In spite of these problems, inflation was well-contained. The inflation experience of the 1990s can be seen in Figure 1. The latest research findings suggest not that money growth doesn't matter, but that it matters over much longer horizons. Work by the Cleveland Fed concludes that "a relatively close relationship between money growth and inflation may exist over eight-year time horizons, at least for the broader monetary aggregates." In other words, money growth is not a particularly useful guide for short-term monetary policy decisions, but long-run inflation trends are significantly influenced by the long-run growth rate of the money supply. However, recent studies convince me that the definition of "the long run" keeps getting longer, and longer.
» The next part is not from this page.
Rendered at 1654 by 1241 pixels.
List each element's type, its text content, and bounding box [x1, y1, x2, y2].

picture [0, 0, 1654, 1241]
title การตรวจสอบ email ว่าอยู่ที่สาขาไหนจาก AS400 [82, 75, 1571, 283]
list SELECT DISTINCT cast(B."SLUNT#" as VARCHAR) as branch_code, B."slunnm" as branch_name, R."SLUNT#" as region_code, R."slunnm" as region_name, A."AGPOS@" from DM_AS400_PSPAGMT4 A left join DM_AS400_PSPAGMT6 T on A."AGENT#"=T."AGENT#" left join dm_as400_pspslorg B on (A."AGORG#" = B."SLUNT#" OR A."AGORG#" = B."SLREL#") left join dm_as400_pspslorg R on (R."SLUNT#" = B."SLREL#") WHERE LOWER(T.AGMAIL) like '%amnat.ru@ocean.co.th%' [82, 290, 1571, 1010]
The Phillips Curve and Related Concepts
Economists are well known for airing and discussing their differences in public. This has given the economics profession a reputation for never agreeing on much of anything. Nothing could be further from the truth. Economists agree on a great deal and their points of agreement fill the best-selling textbooks in principles of economics, most of which have expanded by a couple of hundred pages over the last decade or so. Can we infer that economists agree on more than they used to? Probably not!
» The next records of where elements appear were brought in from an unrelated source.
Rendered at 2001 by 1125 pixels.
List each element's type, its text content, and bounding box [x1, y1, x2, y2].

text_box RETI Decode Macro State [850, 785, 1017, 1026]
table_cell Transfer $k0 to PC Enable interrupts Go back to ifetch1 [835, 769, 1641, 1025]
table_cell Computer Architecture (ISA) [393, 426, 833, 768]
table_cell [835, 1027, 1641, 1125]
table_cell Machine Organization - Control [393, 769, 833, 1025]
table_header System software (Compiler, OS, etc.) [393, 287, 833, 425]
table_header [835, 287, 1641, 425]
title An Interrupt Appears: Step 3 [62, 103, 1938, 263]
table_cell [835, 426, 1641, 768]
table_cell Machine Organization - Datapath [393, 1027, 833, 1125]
It is a rare text that doesn't spend a dozen or more pages on the Phillips Curve and its cousins, the NAIRU (the non-accelerating inflation rate of unemployment) and the natural rate of unemployment (for short, the natural rate). Until about 1995, the Phillips Curve, which depicted a negative association or tradeoff between inflation and unemployment, generally looked as it was supposed to, though it did tend to shift roughly once a decade. This can be seen in Figure 2. A line fitting the points labeled "1961-70" is the Phillips Curve that prevailed when I studied undergraduate and graduate economics in the 1960s. Following President Nixon's experiment with price and wage controls in 1971-73, the Phillips Curve relationship shifted in 1974; and over the next decade, U.S. policymakers were confronted with a Phillips Curve array that offered choices that by today's standards would be labeled "bad" and "worse."